Do children in your world usually perform such tasks?’ Nathan thought of all the books he had ever read, of the Pevensies, Colin and Susan, Harry Potter, Lyra Belacqua and a hundred others. ‘All the time,’ he said. [loc. 5250]
Nathan lives with his mother Annie above a bookshop. He never knew his father. Annie tells him stories about Daniel, her partner, who died in a car crash the day that Nathan was conceived: but she's beginning to wonder if Daniel was Nathan's father, because Daniel and Annie are both white and Nathan looks as though he might have Indian forebears. Their friend Bartlemy, who took in Annie when she was fleeing invisible, but terrifying, pursuit with her baby son, has his suspicions too, and he keeps a close eye on the boy.
Nathan loves to roam the woods with Bartlemy's dog Hoover, but one day he discovers a buried chapel and a cup that's filled with blood. He wants to tell his mother and 'Uncle Barty', but he's unable to speak of it. He can speak of the peculiarly vivid dreams he's been having, in which he seems to travel to another world and talk to people there -- but would anyone believe that he's managed to rescue a drowning man and bring him back?
Meanwhile, Nathan's best friend Hazel resents her grandmother's presence in the attic, not least because she knows the old woman is a witch and that she herself has the Gift. And there's something lurking in the river, and a convergence of interested parties as the Greenstone Grail, believed lost for centuries, surfaces again...

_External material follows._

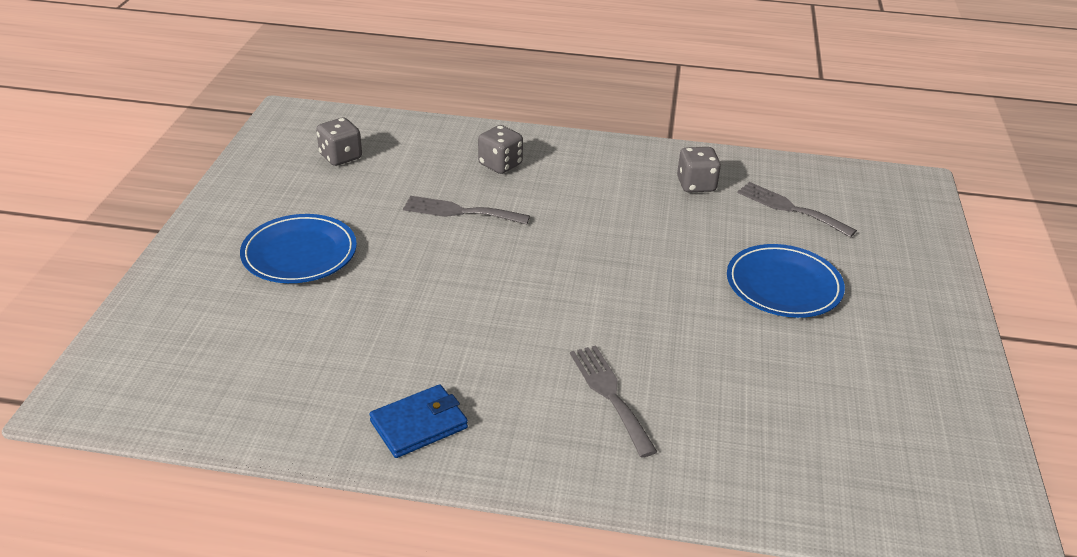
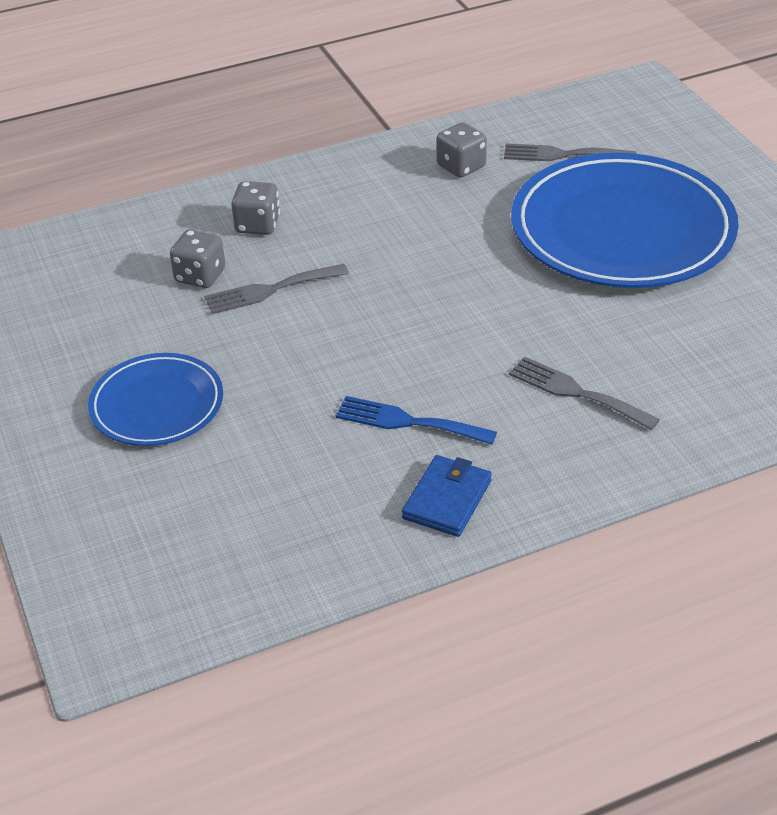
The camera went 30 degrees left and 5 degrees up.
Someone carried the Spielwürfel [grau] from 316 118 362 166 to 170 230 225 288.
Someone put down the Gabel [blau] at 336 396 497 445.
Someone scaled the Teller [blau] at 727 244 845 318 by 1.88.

I was reminded of James Treadwell's Advent trilogy (which The Greenstone Grail, first in the Sangreal trilogy and published in 2005, predates by some years): perhaps it's the age of the protagonists or the vaguely Arthurian setting. The Greenstone Grail combines fantasy, science fiction and horror, with hints of secret history (just how old is Bartlemy, and is Hoover merely a dog?) as well as a murder mystery which brings old-fashioned, dedicated Detective Pobjoy onto the scene.

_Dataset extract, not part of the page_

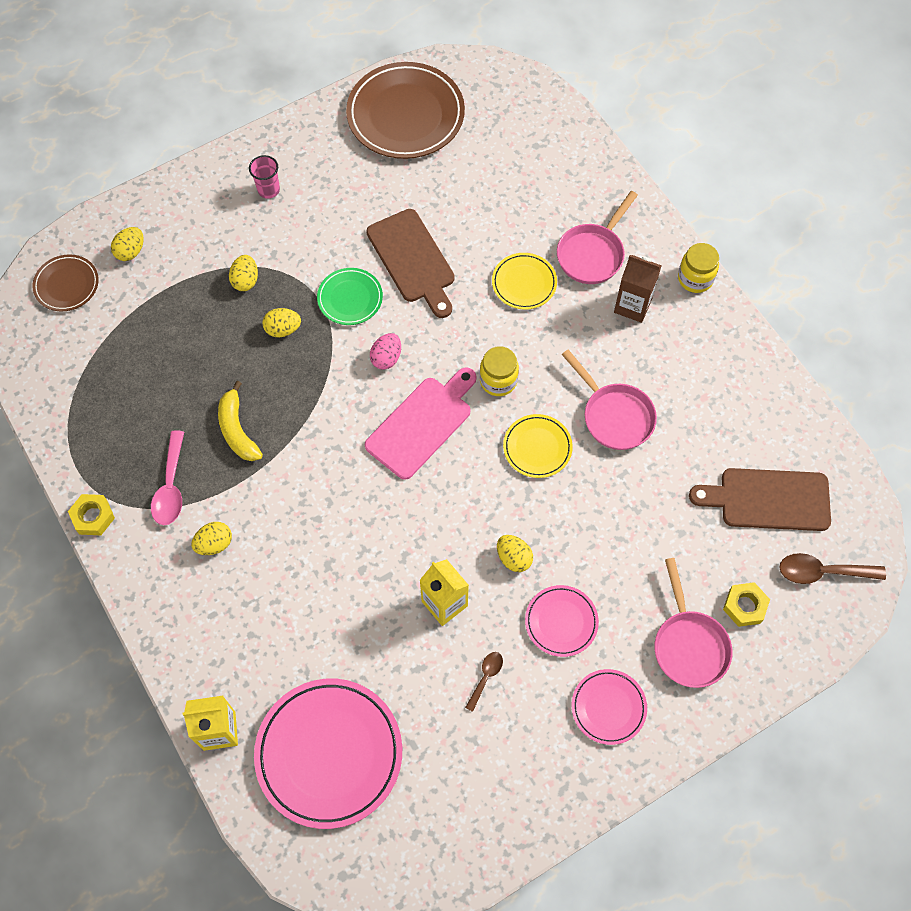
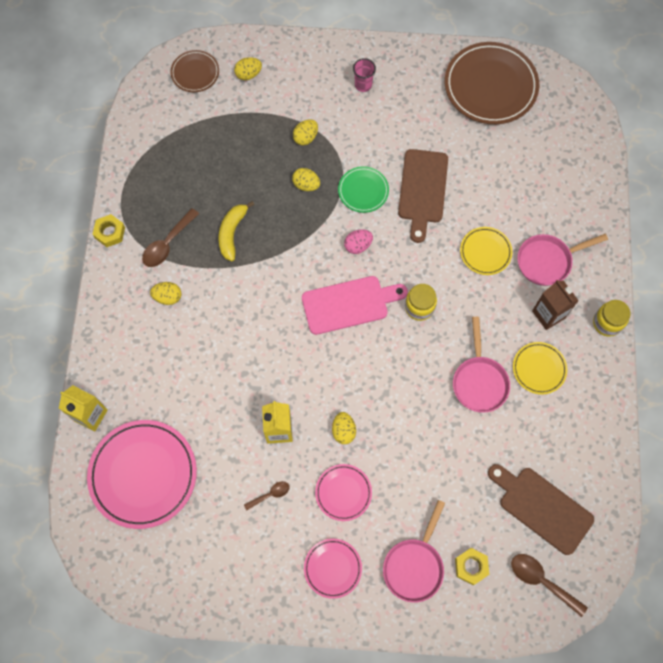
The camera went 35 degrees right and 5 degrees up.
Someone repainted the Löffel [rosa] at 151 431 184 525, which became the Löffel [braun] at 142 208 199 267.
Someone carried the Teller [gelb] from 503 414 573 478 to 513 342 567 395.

This was a quick and enjoyable read: I fancied a solid, satisfying fantasy trilogy and this delivered, with all those extra flavours mixed in. At times the authorial voice was a little intrusive ("Nathan could not know it, but the whole incident had been wiped from Hoover’s mind") but at others it was sheerly gleeful, and though there is plenty of darkness lurking in the story there is also humour, beauty and joy.